The first thing a trustee or administrator must do is to check the trust deed. As it is a relatively new investment vehicle few, if any, trust deeds will deal with it directly, and may need amending.
It will also be necessary to review the investment strategy. Bitcoin is volatile, and in its short history there have been many booms and just as many busts. Therefore bitcoin only suits those investment strategies that are prepared to take risks. As it pays no income and is subject to wide variation, it is also unlikely to be suitable for fund members in or near retirement phase.
Another thing to realise with cryptocurrencies is that they have no physical assets backing them up — if they fail, you lose everything. They are only as valuable as someone is willing to pay for them, which also makes them particularly hard to value.
Given the electronic nature of cryptocurrencies, there is a need to ensure that there is a clear separation between the fund’s assets and those of trustees. Thus, if you have both personal and SMSF investments in bitcoin, they need to be clearly separated. The ATO has highlighted this as an issue of concern, and something they will look out for when reviewing SMSFs with cryptocurrency investments.
One advantage though of cryptocurrencies is that all transactions are recorded. Therefore they can be checked by auditors (and regulators), however it is advisable to also keep a written note of all transactions including buying and selling prices and dates.
A new issue of concern for SMSFs that invest in bitcoin is that given the wide fluctuations in value, a fund may unwittingly breach the transfer balance cap of $1.6 million and have to wear the headaches and restrictions that breaching the cap brings, in particular if other contributions have been made to the fund.
Both the ATO and ASIC have issued a warning to SMSFs investing in cryptocurrencies. They are a highly speculative investment and not recommended for those who are not willing to make riskier investments. There is little long-term history of their performance, so it is difficult to understand how they will perform over time.
Having said that, there is nothing currently preventing an SMSF from investing in cryptocurrencies like bitcoin. Just make sure you do your homework and are prepared for the risk they present. Also, be aware that while at the moment they are lightly regulated (if at all) this is unlikely to be the case long term.
Key bitcoin concepts
– Blockchain – facilitates secure online transactions (bitcoin transaction). It consists of two types of records; transactions and blocks.
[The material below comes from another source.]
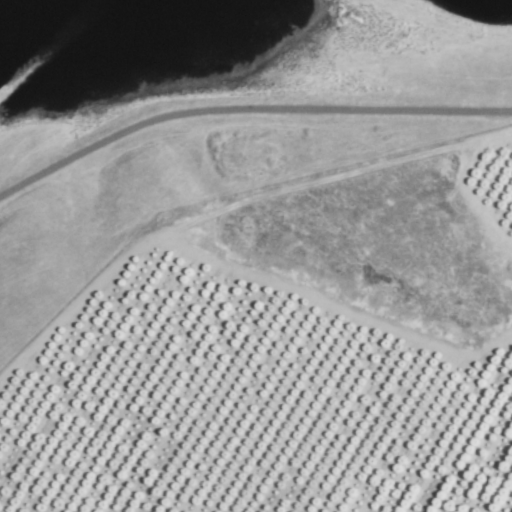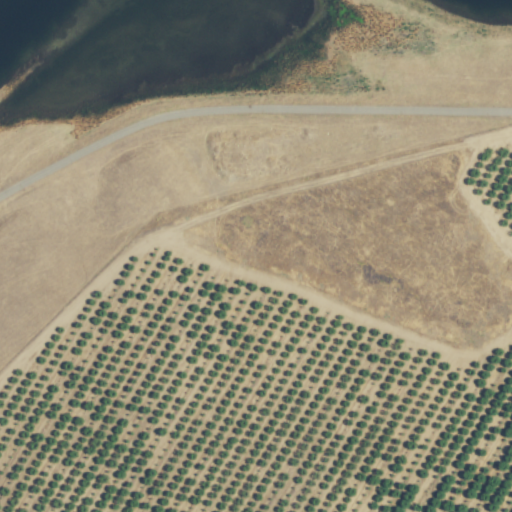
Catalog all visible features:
road: (244, 87)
– Blocks – hold batches of valid transactions using cryptography.
– Transactions – denotes the volume of bitcoins purchased which must carry the digital signature of every input (transaction) owner.
– Mining – is a record-keeping service performed through a computer system.
– Wallets – stores the digital credentials of bitcoin holdings.
– Transaction fees – fees are based on storage size of transactions generated.
– Supply – 5 bitcoins per block until 2020, and then afterwards 6.25 bitcoins per block for 4 years until next halving. This halving continues until 2110–40, when 21 million bitcoins will have been issued.